Почти все известные литературные деятели проживали в Петербурге в съемных квартирах. Например, Пушкин, Гоголь, Достоевский, который, кстати, за время жизни в Петербурге сменил 22 адреса. Квартира в Кузнечном переулке, где сейчас расположен музей, посвященный писателю, стала его последним местом жительства. Последним адресом Пушкина был переделанный из особняка доходный дом на набережной Мойки, 12. Гоголь какое-то время проживал в доходном доме Зверкова у Сенной площади. Его же он описывал в повести «Записки сумасшедшего»: «”Этот дом я знаю, – сказал я сам себе. – Это дом Зверкова”. Эка машина! Какого в нем народа не живет: сколько кухарок, сколько приезжих! а нашей братьи чиновников – как собак, один на другом сидит»[14].
Фото А. Евстафьева
Чаще у приезжих пользовались спросом маленькие квартирки или комнаты из-за своей цены. А порой и просто углы. Иногда жилье сдавали еще и в субаренду: снимая квартиру в несколько комнат, арендаторы пересдавали часть помещений или, сняв большую комнату, делили ее на четыре части перегородками и сдавали углы. Кровать у окна стоила дороже кровати в темной части комнаты. Бывало, что на кроватях спали по очереди из-за разного графика работы: кто-то работал днем, кто-то ночью. Это считалось удобным, ведь кровать оставалась теплой, а если она располагалась не у печи, то такое попеременное использование спального места становилось даже преимуществом. Таким образом, в некоторых доходных домах были комнаты, где проживало 20 и более человек, а в одном доходном доме могло насчитываться до трех тысяч жителей. Тяжелые условия проживания приводили не только к частым эпидемиям, но и к росту преступности. Многие выживали как могли, ступая в конечном итоге на скользкую дорожку. И там, где было средоточие низкого по цене и качеству проживания жилья и соответствующих дешевых заведений, как правило, возникали и неблагополучные районы города.
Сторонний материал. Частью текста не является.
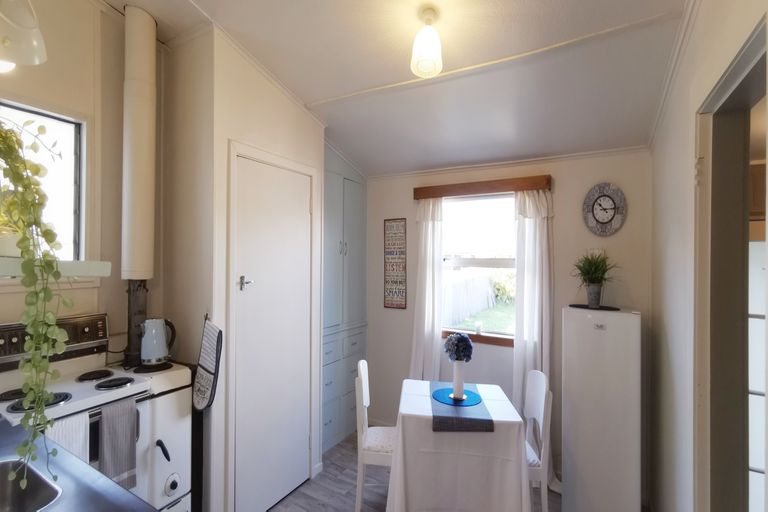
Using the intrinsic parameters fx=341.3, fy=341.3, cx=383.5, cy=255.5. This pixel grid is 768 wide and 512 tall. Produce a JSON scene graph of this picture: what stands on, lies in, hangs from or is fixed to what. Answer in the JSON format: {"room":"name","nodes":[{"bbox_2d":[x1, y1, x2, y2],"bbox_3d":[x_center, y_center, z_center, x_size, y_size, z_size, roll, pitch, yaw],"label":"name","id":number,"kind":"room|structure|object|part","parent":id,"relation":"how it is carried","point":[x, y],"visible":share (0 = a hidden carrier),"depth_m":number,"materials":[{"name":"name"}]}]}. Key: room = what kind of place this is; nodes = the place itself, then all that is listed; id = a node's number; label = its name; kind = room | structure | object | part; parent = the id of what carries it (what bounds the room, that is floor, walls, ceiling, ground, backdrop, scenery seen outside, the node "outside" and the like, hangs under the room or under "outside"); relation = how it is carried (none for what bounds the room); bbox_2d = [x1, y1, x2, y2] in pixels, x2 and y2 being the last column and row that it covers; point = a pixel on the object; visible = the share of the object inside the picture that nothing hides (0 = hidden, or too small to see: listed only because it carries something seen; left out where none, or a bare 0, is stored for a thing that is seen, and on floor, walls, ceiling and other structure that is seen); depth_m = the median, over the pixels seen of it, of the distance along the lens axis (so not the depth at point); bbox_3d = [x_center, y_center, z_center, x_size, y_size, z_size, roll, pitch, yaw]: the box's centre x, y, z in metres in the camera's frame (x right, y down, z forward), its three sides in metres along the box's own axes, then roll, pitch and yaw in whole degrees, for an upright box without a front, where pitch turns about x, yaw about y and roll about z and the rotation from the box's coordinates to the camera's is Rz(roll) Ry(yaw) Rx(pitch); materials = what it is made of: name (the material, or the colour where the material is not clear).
{"room":"kitchen","nodes":[
{"label":"kitchen","id":0,"kind":"room"},
{"bbox_2d":[0,0,165,361],"bbox_3d":[-2.136,-0.077,1.337,0.154,3.549,3.007,0,0,30],"label":"left wall","id":1,"kind":"structure","parent":0,"point":[119,257],"depth_m":2.00,"materials":[{"name":"beige paint"}]},
{"bbox_2d":[0,97,86,260],"bbox_3d":[-2.014,-0.332,1.566,0.138,0.946,1.027,0,0,30],"label":"left window","id":2,"kind":"structure","parent":1,"relation":"in","point":[39,117],"depth_m":1.92,"materials":[{"name":"glass"}]},
{"bbox_2d":[0,258,110,278],"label":"window sill","id":3,"kind":"object","parent":1,"relation":"attached to","point":[96,269],"visible":0.86,"depth_m":1.54,"materials":[{"name":"white paint"}]},
{"bbox_2d":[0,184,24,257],"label":"potted plant","id":4,"kind":"object","parent":3,"relation":"on","point":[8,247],"visible":0.62,"depth_m":1.35,"materials":[{"name":"plant"}]},
{"bbox_2d":[0,115,70,482],"bbox_3d":[-1.187,0.092,1.009,0.475,1.138,0.348,0,0,30],"label":"trailing plant","id":5,"kind":"object","parent":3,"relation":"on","point":[20,178],"visible":0.99,"depth_m":1.01,"materials":[{"name":"green plant"}]},
{"bbox_2d":[157,25,325,511],"bbox_3d":[-0.971,0.026,2.576,0.704,3.355,1.074,0,0,30],"label":"closet wall","id":6,"kind":"structure","parent":0,"point":[302,118],"depth_m":2.10,"materials":[{"name":"white paint"}]},
{"bbox_2d":[192,317,222,410],"bbox_3d":[-1.003,0.624,1.946,0.239,0.526,0.078,0,0,30],"label":"oven mitt","id":7,"kind":"object","parent":6,"relation":"hanging from","point":[206,360],"visible":0.99,"depth_m":1.92,"materials":[{"name":"grey fabric"}]},
{"bbox_2d":[230,150,314,511],"bbox_3d":[-0.705,0.545,2.325,0.087,2.258,0.696,0,0,30],"label":"closet door","id":8,"kind":"structure","parent":6,"relation":"in","point":[302,459],"depth_m":2.27,"materials":[{"name":"white paint"}]},
{"bbox_3d":[-0.855,0.171,2.122,0.072,0.081,0.067,0,0,30],"label":"door handle","id":9,"kind":"part","parent":8,"relation":"part of","materials":[{"name":"silver metal"}]},
{"bbox_2d":[108,0,697,176],"bbox_3d":[-0.269,-1.236,1.326,3.446,0.174,4.406,0,0,30],"label":"ceiling","id":10,"kind":"structure","parent":0,"point":[311,93],"depth_m":1.99,"materials":[{"name":"white paint"}]},
{"bbox_2d":[0,0,47,69],"bbox_3d":[-1.222,-0.985,1.080,0.228,0.753,0.226,0,0,30],"label":"pendant lamp","id":11,"kind":"object","parent":10,"relation":"hanging from","point":[26,30],"visible":1,"depth_m":1.09,"materials":[{"name":"white glass"}]},
{"bbox_2d":[121,3,157,281],"bbox_3d":[-1.487,-0.675,2.062,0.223,1.588,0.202,0,0,30],"label":"flue pipe","id":12,"kind":"object","parent":10,"relation":"attached to","point":[149,258],"visible":0.97,"depth_m":2.01,"materials":[{"name":"white metal"}]},
{"bbox_2d":[410,6,443,77],"bbox_3d":[0.211,-1.030,1.658,0.158,0.291,0.158,0,0,30],"label":"ceiling light","id":13,"kind":"object","parent":10,"relation":"hanging from","point":[430,52],"visible":1,"depth_m":1.62,"materials":[{"name":"white glass"}]},
{"bbox_2d":[254,430,640,511],"bbox_3d":[-0.110,1.734,1.124,3.852,0.094,4.364,0,0,30],"label":"floor","id":14,"kind":"structure","parent":0,"point":[338,494],"depth_m":2.45,"materials":[{"name":"wood"}]},
{"bbox_2d":[0,412,159,511],"bbox_3d":[-1.235,0.705,0.851,1.505,0.053,0.740,0,0,30],"label":"countertop","id":15,"kind":"structure","parent":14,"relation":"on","point":[105,479],"depth_m":1.04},
{"bbox_2d":[0,458,63,511],"bbox_3d":[-1.193,0.768,0.879,0.460,0.169,0.490,0,0,30],"label":"sink","id":16,"kind":"object","parent":15,"relation":"in","point":[5,482],"visible":0.9,"depth_m":1.10,"materials":[{"name":"silver metal"}]},
{"bbox_2d":[0,315,182,511],"bbox_3d":[-1.546,1.003,1.641,0.693,1.294,0.746,0,0,30],"label":"stove","id":17,"kind":"object","parent":14,"relation":"on","point":[102,391],"visible":0.58,"depth_m":1.73,"materials":[{"name":"white metal"}]},
{"bbox_3d":[-1.715,0.646,1.604,0.128,0.032,0.133,0,0,30],"label":"burner","id":18,"kind":"part","parent":17,"relation":"part of","materials":[{"name":"black metal"}]},
{"bbox_3d":[-1.535,0.647,1.541,0.192,0.034,0.194,0,0,30],"label":"burner","id":19,"kind":"part","parent":17,"relation":"part of","materials":[{"name":"black metal"}]},
{"bbox_3d":[-1.772,0.439,1.778,0.139,0.200,0.576,0,0,30],"label":"control panel","id":20,"kind":"part","parent":17,"relation":"part of","materials":[{"name":"metal"}]},
{"bbox_2d":[45,412,89,462],"bbox_3d":[-1.354,0.852,1.429,0.056,0.314,0.173,0,0,30],"label":"white towel","id":21,"kind":"object","parent":17,"relation":"hanging from","point":[60,441],"visible":0.29,"depth_m":1.45,"materials":[{"name":"white fabric"}]},
{"bbox_3d":[-1.532,0.639,1.839,0.160,0.030,0.163,0,0,30],"label":"burner","id":22,"kind":"part","parent":17,"relation":"part of","materials":[{"name":"black metal"}]},
{"bbox_3d":[-1.375,0.648,1.762,0.166,0.031,0.169,0,0,30],"label":"burner","id":23,"kind":"part","parent":17,"relation":"part of","materials":[{"name":"black metal"}]},
{"bbox_2d":[97,395,137,490],"bbox_3d":[-1.239,0.880,1.584,0.059,0.387,0.157,0,0,30],"label":"towel","id":24,"kind":"object","parent":17,"relation":"hanging from","point":[107,426],"visible":0.86,"depth_m":1.57,"materials":[{"name":"grey fabric"}]},
{"bbox_2d":[123,280,148,367],"bbox_3d":[-1.510,0.391,2.085,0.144,0.496,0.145,0,0,19],"label":"stove pipe","id":25,"kind":"object","parent":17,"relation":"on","point":[130,300],"visible":0.75,"depth_m":2.05,"materials":[{"name":"black metal"}]},
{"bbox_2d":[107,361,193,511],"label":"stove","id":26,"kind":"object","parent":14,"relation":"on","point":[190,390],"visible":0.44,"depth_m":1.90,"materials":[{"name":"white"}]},
{"bbox_2d":[140,317,176,366],"bbox_3d":[-1.340,0.499,2.028,0.193,0.259,0.157,0,0,-37],"label":"electric kettle","id":27,"kind":"object","parent":26,"relation":"on","point":[154,332],"visible":0.99,"depth_m":1.98,"materials":[{"name":"metal"}]},
{"bbox_3d":[-1.196,1.050,1.850,0.083,0.089,0.059,0,0,30],"label":"handle","id":28,"kind":"part","parent":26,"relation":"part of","materials":[{"name":"black plastic"}]},
{"bbox_3d":[-1.159,1.255,1.878,0.049,0.099,0.070,0,0,30],"label":"knob","id":29,"kind":"part","parent":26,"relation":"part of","materials":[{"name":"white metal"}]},
{"bbox_2d":[322,146,367,453],"bbox_3d":[-0.526,0.324,3.214,0.454,2.696,0.851,0,0,30],"label":"built-in cupboard","id":30,"kind":"object","parent":14,"relation":"on","point":[349,248],"visible":0.49,"depth_m":3.12,"materials":[{"name":"paint"}]},
{"bbox_2d":[355,359,394,511],"bbox_3d":[0.050,1.222,2.336,0.458,0.930,0.430,0,0,7],"label":"chair","id":31,"kind":"object","parent":14,"relation":"on","point":[365,384],"visible":0.54,"depth_m":2.17,"materials":[{"name":"white wood"}]},
{"bbox_2d":[384,377,531,511],"bbox_3d":[0.429,1.293,2.163,0.785,0.756,0.809,0,0,8],"label":"dining table","id":32,"kind":"object","parent":14,"relation":"on","point":[399,450],"visible":0.9,"depth_m":1.85,"materials":[{"name":"white fabric"}]},
{"bbox_2d":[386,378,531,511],"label":"tablecloth","id":33,"kind":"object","parent":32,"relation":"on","point":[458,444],"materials":[{"name":"white fabric"}]},
{"bbox_2d":[429,383,493,432],"bbox_3d":[0.460,0.921,2.130,0.341,0.057,0.523,0,0,5],"label":"table runner","id":34,"kind":"object","parent":32,"relation":"on","point":[469,426],"visible":0.76,"depth_m":1.96,"materials":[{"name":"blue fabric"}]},
{"bbox_2d":[431,387,481,405],"bbox_3d":[0.472,0.907,2.211,0.307,0.004,0.303,0,0,30],"label":"placemat","id":35,"kind":"object","parent":34,"relation":"on","point":[439,390],"visible":0.83,"depth_m":2.18,"materials":[{"name":"fabric"}]},
{"bbox_2d":[452,360,465,398],"bbox_3d":[0.488,0.793,2.213,0.092,0.236,0.093,0,0,30],"label":"vase","id":36,"kind":"object","parent":35,"relation":"on","point":[457,364],"visible":0.91,"depth_m":2.18,"materials":[{"name":"white ceramic"}]},
{"bbox_2d":[443,331,473,361],"bbox_3d":[0.488,0.612,2.238,0.190,0.222,0.181,0,0,30],"label":"flower bouquet","id":37,"kind":"object","parent":36,"relation":"in","point":[457,358],"visible":0.95,"depth_m":2.19,"materials":[{"name":"blue plant"}]},
{"bbox_2d":[523,370,551,511],"bbox_3d":[0.802,1.226,2.213,0.456,0.927,0.435,0,0,5],"label":"chair","id":38,"kind":"object","parent":14,"relation":"on","point":[541,411],"visible":0.46,"depth_m":2.06,"materials":[{"name":"white wood"}]},
{"bbox_2d":[562,305,641,511],"bbox_3d":[1.431,1.013,2.270,0.407,1.360,0.432,0,0,30],"label":"refrigerator","id":39,"kind":"object","parent":14,"relation":"on","point":[570,430],"visible":0.98,"depth_m":2.09,"materials":[{"name":"white metal"}]},
{"bbox_2d":[569,304,619,309],"bbox_3d":[1.453,0.354,2.373,0.312,0.005,0.226,0,0,30],"label":"tray","id":40,"kind":"object","parent":39,"relation":"on","point":[576,306],"visible":0.85,"depth_m":2.33,"materials":[{"name":"black"}]},
{"bbox_2d":[571,249,617,306],"bbox_3d":[1.441,0.150,2.347,0.395,0.390,0.395,0,0,30],"label":"potted plant","id":41,"kind":"object","parent":40,"relation":"on","point":[592,281],"visible":0.99,"depth_m":2.32,"materials":[{"name":"green plant"}]},
{"bbox_2d":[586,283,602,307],"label":"plant pot","id":42,"kind":"object","parent":40,"relation":"on","point":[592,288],"visible":0.97,"depth_m":2.33,"materials":[{"name":"grey metal"}]},
{"bbox_2d":[365,148,650,498],"bbox_3d":[0.788,0.257,3.014,2.793,2.889,0.159,0,0,30],"label":"back wall","id":43,"kind":"structure","parent":0,"point":[562,188],"depth_m":2.69,"materials":[{"name":"paint"}]},
{"bbox_2d":[383,218,406,309],"bbox_3d":[0.108,0.078,3.298,0.240,0.868,0.021,0,0,30],"label":"wall sign","id":44,"kind":"object","parent":43,"relation":"attached to","point":[388,303],"visible":1,"depth_m":3.29,"materials":[{"name":"brown"}]},
{"bbox_2d":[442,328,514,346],"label":"window sill","id":45,"kind":"structure","parent":43,"relation":"attached to","point":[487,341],"depth_m":2.87,"materials":[{"name":"brown wood"}]},
{"bbox_2d":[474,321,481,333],"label":"candle","id":46,"kind":"object","parent":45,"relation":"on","point":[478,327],"visible":0.99,"depth_m":2.91,"materials":[{"name":"white wax"}]},
{"bbox_2d":[440,192,517,343],"bbox_3d":[0.854,0.098,2.965,0.959,1.307,0.129,0,0,30],"label":"back window","id":47,"kind":"structure","parent":43,"relation":"in","point":[480,224],"depth_m":3.01,"materials":[{"name":"white glass"}]},
{"bbox_2d":[412,174,551,199],"bbox_3d":[0.782,-0.565,2.861,1.110,0.098,0.108,0,0,30],"label":"wooden pelmet","id":48,"kind":"object","parent":43,"relation":"attached to","point":[528,188],"visible":0.97,"depth_m":2.77,"materials":[{"name":"brown wood"}]},
{"bbox_2d":[409,196,444,381],"bbox_3d":[0.363,0.544,3.049,0.362,2.201,0.118,0,0,30],"label":"left curtain","id":49,"kind":"object","parent":48,"relation":"hanging from","point":[423,235],"visible":0.74,"depth_m":3.05,"materials":[{"name":"white fabric"}]},
{"bbox_2d":[513,188,553,476],"bbox_3d":[1.134,0.583,2.571,0.346,2.233,0.110,0,0,30],"label":"right curtain","id":50,"kind":"object","parent":48,"relation":"hanging from","point":[538,227],"visible":0.63,"depth_m":2.59,"materials":[{"name":"white fabric"}]},
{"bbox_2d":[582,182,627,235],"bbox_3d":[1.604,-0.338,2.482,0.286,0.389,0.036,0,0,30],"label":"wall clock","id":51,"kind":"object","parent":43,"relation":"attached to","point":[610,209],"visible":0.99,"depth_m":2.47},
{"bbox_2d":[651,0,767,511],"bbox_3d":[0.989,0.072,0.755,0.137,3.261,4.006,0,0,30],"label":"right wall","id":52,"kind":"structure","parent":0,"point":[686,120],"depth_m":1.66,"materials":[{"name":"white paint"}]},
{"bbox_2d":[693,12,767,511],"bbox_3d":[1.128,0.561,0.988,0.230,2.327,0.969,0,0,30],"label":"doorway","id":53,"kind":"structure","parent":52,"relation":"in","point":[756,63],"depth_m":1.27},
{"bbox_2d":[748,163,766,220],"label":"wooden cabinet","id":54,"kind":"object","parent":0,"point":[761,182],"visible":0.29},
{"label":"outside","id":55,"kind":"structure","parent":0,"visible":0},
{"bbox_2d":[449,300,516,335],"label":"lawn","id":56,"kind":"structure","parent":55,"point":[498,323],"depth_m":10.05,"materials":[{"name":"green plant"}]},
{"label":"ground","id":57,"kind":"structure","parent":55,"visible":0},
{"bbox_2d":[440,271,495,324],"bbox_3d":[2.284,1.240,10.318,0.124,1.422,7.198,0,0,30],"label":"fence","id":58,"kind":"object","parent":57,"relation":"on","point":[486,279],"visible":0.44,"depth_m":10.49,"materials":[{"name":"white wood"}]},
{"bbox_2d":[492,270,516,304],"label":"bush","id":59,"kind":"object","parent":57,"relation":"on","point":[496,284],"visible":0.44,"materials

Самым известным из подобных районов в Петербурге в XIX веке была Сенная площадь и ее окрестности. В начале XVIII века территория Сенной, как и большая часть будущего Петербурга, была покрыта лесами и болотами. С 1703 года леса начали активно вырубать, а протекавшая рядом речка Кривуша постепенно превращалась в канал[15], вода из которого даже какое-то время считалась пригодной для питья. Правда, недолго: канал быстро засоряли различными отходами, поэтому горожане стали называть его канавой.
После того как в 1737 году сгорел Морской рынок, находившийся у современной Дворцовой площади, было принято решение отстроить его заново, но на окраине. На новом рынке торговали сеном, соломой и дровами, поэтому рынок стали называть Сенным, а по нему получила название и вся площадь, где он разместился. Сено в то время было все равно что бензин сейчас, ведь основным транспортом были лошади, поэтому буквально с первых лет существования это место никогда не пустовало.
Фото А. Евстафьева
От площади начиналась дорога на Москву, известная сейчас как Московский проспект. В связи с этим торговать здесь стали в том числе приехавшие в город купцы и крестьяне. Постепенно площадь начала активно застраиваться – сначала лавками и трактирами, а позже и жилыми домами. На деньги торговцев была построена деревянная церковь Успения Пресвятой Богородицы, позже перестроенная в камне на средства богатого откупщика Саввы Яковлева. Ее также знали как Спаса на Сенной[16]. Между церковью и рекой Кривушей когда-то находилось кладбище. Позже на его месте появился Спасский переулок, получивший название как раз из-за церкви.
В первой четверти XIX века на Сенной площади было построено здание гауптвахты вместо старой караульной будки. Рядом с ней проводились публичные наказания за воровство и мошенничество, так называемые «торговые казни».